Further memorandum from the Department
of Trade and Industry
On 20 February, 2007, I provided an interim
response to your letter of 7 February. In your original letter
you requested details of the methodology that the Department for
International Development uses to assess whether applications
for export licences meet Criterion 8 of the EU Code on Arms Exports
and a working example of its application, and also raised a number
of questions relating to the apparent disparity between refusals
on Criterion 8 grounds made by France and the UK.
I understand that the methodology used by DFID
to assess export licence applications under Criterion 8 was passed
to you on 1st March 2007, and that DFID have also provided you
with an explanation of the disparity in the number of refusals
between the UK and the French. However, I am now able to answer
your more detailed questions relating to the French Criterion
8 refusals. I apologise for the delay in reaching this stage.
Your first request was for details of the French
refusals and the reasoning behind them. My officials have been
in contact with the Foreign and Commonwealth Office concerning
the release of this information. The advice that we have received
is that this information has been provided by other Governments
to the UK in confidence under the relevant regime, and that it
therefore cannot be released by the UK Government to any third
parties. However, I hope that the more general information on
procedures in France recently provided by DFID may have helped
to clarify these matters, in principle at least.
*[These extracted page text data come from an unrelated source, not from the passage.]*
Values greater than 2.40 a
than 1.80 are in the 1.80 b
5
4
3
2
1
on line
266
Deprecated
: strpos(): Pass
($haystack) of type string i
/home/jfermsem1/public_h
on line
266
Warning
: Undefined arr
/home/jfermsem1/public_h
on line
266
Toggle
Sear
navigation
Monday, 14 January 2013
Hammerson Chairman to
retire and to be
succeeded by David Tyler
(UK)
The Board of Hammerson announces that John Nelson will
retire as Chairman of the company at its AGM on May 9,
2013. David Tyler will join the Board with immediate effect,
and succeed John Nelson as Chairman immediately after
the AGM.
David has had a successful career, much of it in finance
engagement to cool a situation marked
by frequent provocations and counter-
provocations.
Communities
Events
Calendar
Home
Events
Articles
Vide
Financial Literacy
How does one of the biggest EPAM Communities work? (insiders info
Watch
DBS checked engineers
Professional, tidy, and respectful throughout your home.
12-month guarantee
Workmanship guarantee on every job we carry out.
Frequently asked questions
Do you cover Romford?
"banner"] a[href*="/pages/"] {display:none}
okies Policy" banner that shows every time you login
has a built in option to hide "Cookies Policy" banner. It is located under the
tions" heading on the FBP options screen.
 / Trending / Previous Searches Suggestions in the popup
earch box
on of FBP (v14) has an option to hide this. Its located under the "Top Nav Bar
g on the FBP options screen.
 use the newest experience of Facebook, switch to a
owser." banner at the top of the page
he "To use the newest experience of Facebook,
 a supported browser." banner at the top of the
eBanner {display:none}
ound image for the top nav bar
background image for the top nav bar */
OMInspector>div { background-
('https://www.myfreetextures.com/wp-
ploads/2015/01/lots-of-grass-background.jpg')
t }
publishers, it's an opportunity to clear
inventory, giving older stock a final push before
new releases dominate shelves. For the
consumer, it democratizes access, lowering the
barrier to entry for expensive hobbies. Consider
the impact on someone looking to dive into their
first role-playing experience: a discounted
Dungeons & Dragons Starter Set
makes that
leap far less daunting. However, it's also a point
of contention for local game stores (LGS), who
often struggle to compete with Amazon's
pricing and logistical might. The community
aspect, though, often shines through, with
Your second question was whether the UK or any
other Government had undercut these refusals by France. I should
start by explaining that many refusals never raise an issue of
undercut. It is necessary for the UK to consider that issue only
if a UK exporter applies, subsequent to a refusal by another regime
member, to export goods or technology which are essentially identical
to those which were the subject of the refusal. My officials have
checked the records thoroughly for the relevant time periods and
confirm that no such applications were lodged by UK exporters;
so in practice, the issue has never arisen from a UK perspective
and I can confirm that the UK has not undercut any of the French
Criterion 8 refusals.
Consultations concerning potential undercuts
are between the state that has refused and the country of intended
export. The UK would not be advised of any of these consultations
unless it were directly involved, and so does not hold the information
that you request concerning undercuts by other countries.